Automatically extracting user reviews from forum sites

  • Authors:
  • Wei Liu;Hualiang Yan;Jianguo Xiao

  • Affiliations:
  • Institute of Scientific and Technical Information of China, Peking, 100038, China;Institute of Computer Science & Technology, Peking University, 100871, China;Institute of Computer Science & Technology, Peking University, 100871, China

  • Venue:
  • Computers & Mathematics with Applications
  • Year:
  • 2011

Quantified Score

Hi-index 0.09

Visualization

Abstract

User reviews in forum sites are the important information source for many popular applications (e.g., monitoring and analysis of public opinion), which are usually represented in form of structured records. To the best of our knowledge, little existing work reported in the literature has systemically investigated the problem of extracting user reviews from forum sites.
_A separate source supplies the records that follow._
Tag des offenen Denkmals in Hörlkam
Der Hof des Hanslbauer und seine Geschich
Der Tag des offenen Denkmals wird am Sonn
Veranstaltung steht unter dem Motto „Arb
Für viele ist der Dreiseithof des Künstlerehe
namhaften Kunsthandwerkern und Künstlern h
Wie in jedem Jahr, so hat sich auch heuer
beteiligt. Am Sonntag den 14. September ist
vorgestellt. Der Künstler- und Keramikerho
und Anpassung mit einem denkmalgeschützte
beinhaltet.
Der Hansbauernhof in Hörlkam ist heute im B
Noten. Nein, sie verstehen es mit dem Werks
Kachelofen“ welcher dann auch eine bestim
Besides the variety of web page templates, user-generated reviews raise two new challenges. First, the inconsistency of review contents in terms of both the document object model (DOM) tree and visual appearance impair the similarity between review records; second, the review content in a review record corresponds to complicated subtrees rather than single nodes in the DOM tree. To tackle these challenges, we present WeRE - a system that performs automatic user review extraction by employing sophisticated techniques. The review records are extracted from web pages based on the proposed level-weighted tree similarity algorithm first, and then the review contents in records are extracted exactly by measuring the node consistency. Our experimental results based on 20 forum sites indicate that WeRE can achieve high extraction accuracy.